Task item: Please repeat the stretch of the listing from its first line through the line containing "To help the", including both ends.
(The records begins)
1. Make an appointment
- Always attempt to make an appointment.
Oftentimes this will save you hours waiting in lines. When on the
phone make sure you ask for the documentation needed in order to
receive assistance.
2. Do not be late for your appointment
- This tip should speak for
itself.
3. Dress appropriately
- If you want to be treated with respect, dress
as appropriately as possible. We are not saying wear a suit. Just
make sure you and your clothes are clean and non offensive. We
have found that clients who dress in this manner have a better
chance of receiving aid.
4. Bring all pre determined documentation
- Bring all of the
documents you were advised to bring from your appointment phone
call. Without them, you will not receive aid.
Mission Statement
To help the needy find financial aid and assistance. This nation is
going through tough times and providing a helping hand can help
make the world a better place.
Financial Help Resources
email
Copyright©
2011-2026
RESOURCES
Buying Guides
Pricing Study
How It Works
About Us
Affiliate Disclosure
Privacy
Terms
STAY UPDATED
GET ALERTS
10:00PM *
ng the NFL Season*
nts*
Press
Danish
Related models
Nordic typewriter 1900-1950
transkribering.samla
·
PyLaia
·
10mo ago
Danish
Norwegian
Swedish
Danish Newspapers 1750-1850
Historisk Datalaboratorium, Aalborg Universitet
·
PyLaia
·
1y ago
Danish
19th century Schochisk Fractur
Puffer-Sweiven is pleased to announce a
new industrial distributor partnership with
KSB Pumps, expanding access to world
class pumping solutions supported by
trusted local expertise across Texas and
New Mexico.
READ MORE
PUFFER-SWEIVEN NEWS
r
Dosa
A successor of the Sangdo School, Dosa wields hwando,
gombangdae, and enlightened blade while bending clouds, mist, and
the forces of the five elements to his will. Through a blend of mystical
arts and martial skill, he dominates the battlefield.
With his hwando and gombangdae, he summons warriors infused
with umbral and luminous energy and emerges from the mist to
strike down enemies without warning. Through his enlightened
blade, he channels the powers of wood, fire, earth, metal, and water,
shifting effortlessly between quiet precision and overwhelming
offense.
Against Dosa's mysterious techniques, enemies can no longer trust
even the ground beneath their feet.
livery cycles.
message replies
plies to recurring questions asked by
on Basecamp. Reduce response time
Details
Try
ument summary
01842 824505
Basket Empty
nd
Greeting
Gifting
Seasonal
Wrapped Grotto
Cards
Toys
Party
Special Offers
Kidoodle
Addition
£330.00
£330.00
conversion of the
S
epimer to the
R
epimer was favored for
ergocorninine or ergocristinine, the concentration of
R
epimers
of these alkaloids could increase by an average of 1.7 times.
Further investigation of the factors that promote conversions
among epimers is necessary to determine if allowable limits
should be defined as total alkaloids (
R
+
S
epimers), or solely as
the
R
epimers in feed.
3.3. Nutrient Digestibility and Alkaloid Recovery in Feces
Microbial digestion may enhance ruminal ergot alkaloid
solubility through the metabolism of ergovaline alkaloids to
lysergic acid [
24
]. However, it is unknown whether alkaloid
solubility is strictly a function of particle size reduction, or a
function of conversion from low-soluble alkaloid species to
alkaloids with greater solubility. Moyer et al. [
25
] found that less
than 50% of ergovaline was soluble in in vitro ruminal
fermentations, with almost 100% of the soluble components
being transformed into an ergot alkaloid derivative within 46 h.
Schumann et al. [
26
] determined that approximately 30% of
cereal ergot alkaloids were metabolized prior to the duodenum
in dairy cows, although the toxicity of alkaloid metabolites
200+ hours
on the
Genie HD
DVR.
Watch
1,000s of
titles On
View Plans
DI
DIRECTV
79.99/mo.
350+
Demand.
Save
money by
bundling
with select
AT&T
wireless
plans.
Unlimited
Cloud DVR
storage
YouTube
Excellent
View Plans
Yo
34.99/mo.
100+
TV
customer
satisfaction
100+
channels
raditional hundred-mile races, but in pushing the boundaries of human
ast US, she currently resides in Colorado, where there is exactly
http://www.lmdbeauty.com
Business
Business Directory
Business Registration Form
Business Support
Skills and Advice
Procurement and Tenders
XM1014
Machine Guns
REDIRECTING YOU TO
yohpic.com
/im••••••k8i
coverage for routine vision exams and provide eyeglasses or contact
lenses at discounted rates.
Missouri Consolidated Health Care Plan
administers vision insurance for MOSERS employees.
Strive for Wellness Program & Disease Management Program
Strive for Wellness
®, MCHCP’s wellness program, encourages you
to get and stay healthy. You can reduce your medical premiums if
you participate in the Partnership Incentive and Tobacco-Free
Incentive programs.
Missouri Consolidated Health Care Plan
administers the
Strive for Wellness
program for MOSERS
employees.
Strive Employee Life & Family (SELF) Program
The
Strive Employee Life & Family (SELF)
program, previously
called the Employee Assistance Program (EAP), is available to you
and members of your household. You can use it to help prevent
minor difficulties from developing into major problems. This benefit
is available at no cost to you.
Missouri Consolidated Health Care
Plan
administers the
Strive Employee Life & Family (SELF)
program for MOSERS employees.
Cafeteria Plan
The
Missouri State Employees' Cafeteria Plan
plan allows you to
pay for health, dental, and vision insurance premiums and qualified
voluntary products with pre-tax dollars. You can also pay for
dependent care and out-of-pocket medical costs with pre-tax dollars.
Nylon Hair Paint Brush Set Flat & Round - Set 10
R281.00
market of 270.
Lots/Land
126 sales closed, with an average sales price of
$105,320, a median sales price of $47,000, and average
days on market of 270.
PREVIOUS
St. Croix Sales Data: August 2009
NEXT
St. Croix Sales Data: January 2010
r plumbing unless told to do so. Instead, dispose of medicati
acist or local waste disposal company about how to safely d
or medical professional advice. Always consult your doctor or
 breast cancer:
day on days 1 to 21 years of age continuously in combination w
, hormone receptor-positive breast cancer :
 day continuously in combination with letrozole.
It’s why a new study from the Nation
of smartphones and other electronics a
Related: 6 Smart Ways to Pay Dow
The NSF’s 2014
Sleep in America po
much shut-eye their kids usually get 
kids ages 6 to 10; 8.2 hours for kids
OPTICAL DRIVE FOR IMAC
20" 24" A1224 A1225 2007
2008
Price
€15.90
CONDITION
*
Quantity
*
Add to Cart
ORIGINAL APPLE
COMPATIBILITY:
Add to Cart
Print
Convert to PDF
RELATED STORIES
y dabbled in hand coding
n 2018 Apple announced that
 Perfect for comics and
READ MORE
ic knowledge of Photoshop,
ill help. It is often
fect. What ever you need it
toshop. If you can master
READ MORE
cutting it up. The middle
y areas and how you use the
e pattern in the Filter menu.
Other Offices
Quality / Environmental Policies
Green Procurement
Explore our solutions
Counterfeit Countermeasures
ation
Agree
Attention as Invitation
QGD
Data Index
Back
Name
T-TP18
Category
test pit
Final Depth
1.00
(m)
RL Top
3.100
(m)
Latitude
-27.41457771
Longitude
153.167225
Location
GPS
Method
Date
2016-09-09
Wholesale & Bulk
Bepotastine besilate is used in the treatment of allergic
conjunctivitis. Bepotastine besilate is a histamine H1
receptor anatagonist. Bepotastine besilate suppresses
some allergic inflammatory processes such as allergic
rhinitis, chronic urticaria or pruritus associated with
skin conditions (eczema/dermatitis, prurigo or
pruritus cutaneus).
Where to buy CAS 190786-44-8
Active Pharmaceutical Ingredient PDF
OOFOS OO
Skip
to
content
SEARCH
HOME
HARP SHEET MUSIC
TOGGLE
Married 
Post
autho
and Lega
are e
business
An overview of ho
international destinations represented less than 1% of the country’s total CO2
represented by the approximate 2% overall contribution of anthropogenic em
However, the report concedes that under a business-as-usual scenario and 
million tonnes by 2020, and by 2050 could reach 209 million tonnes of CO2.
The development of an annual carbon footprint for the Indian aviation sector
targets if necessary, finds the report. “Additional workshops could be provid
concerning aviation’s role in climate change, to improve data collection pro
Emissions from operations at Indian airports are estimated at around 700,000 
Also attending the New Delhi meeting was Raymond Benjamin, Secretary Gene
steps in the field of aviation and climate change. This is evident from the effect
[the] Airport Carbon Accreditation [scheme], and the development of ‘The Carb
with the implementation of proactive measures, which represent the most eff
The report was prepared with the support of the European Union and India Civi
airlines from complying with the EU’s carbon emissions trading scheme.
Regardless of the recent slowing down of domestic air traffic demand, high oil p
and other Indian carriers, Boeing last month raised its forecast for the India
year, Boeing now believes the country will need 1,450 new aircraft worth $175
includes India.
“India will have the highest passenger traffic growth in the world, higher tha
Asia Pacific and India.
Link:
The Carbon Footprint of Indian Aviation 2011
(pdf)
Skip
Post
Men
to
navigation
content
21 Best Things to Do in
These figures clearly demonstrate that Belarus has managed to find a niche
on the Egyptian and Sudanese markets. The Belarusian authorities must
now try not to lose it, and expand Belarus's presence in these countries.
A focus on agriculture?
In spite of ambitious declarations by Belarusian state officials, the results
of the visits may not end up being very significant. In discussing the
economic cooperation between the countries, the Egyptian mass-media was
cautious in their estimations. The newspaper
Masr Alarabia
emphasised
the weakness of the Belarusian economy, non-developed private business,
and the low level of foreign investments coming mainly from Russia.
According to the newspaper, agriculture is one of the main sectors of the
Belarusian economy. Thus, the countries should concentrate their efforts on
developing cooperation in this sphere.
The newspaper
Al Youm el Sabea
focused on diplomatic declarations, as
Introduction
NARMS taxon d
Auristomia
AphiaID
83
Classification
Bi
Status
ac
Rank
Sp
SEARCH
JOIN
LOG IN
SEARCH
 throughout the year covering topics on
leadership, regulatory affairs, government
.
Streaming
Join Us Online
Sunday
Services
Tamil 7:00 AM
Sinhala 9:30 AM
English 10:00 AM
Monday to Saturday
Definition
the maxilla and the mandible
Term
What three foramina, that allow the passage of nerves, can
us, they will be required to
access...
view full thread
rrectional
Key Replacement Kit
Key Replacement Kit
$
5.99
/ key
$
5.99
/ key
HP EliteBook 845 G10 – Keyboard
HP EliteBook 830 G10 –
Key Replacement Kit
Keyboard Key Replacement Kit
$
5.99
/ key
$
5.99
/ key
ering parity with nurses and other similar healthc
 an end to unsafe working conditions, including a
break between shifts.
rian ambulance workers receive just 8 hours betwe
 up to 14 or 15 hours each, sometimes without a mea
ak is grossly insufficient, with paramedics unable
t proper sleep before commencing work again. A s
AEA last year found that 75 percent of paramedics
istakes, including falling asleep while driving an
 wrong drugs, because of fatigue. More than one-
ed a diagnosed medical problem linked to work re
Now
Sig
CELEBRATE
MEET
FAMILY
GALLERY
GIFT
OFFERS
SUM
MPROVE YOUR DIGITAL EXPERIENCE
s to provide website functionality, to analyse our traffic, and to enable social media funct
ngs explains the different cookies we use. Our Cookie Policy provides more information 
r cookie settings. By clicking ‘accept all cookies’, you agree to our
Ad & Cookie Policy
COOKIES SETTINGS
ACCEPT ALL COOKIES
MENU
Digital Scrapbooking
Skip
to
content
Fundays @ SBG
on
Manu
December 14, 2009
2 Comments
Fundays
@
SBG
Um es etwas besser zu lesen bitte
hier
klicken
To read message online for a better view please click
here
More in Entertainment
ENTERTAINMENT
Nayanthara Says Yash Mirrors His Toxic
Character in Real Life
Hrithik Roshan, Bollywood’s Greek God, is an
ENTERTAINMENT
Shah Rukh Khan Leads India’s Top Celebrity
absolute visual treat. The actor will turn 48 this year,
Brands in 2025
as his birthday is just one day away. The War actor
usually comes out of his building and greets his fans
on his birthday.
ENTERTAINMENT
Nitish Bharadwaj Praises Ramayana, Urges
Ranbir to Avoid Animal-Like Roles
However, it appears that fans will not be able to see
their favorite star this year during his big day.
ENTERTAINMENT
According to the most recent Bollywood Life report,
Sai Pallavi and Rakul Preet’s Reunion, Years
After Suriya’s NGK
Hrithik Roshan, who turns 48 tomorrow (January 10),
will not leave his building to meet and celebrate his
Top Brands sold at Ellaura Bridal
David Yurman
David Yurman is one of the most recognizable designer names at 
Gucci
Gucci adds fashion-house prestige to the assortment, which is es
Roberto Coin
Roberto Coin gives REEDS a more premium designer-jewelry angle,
(The records ends)
Your solution:
1. Make an appointment
- Always attempt to make an appointment.
Oftentimes this will save you hours waiting in lines. When on the
phone make sure you ask for the documentation needed in order to
receive assistance.
2. Do not be late for your appointment
- This tip should speak for
itself.
3. Dress appropriately
- If you want to be treated with respect, dress
as appropriately as possible. We are not saying wear a suit. Just
make sure you and your clothes are clean and non offensive. We
have found that clients who dress in this manner have a better
chance of receiving aid.
4. Bring all pre determined documentation
- Bring all of the
documents you were advised to bring from your appointment phone
call. Without them, you will not receive aid.
Mission Statement
To help the needy find financial aid and assistance. This nation is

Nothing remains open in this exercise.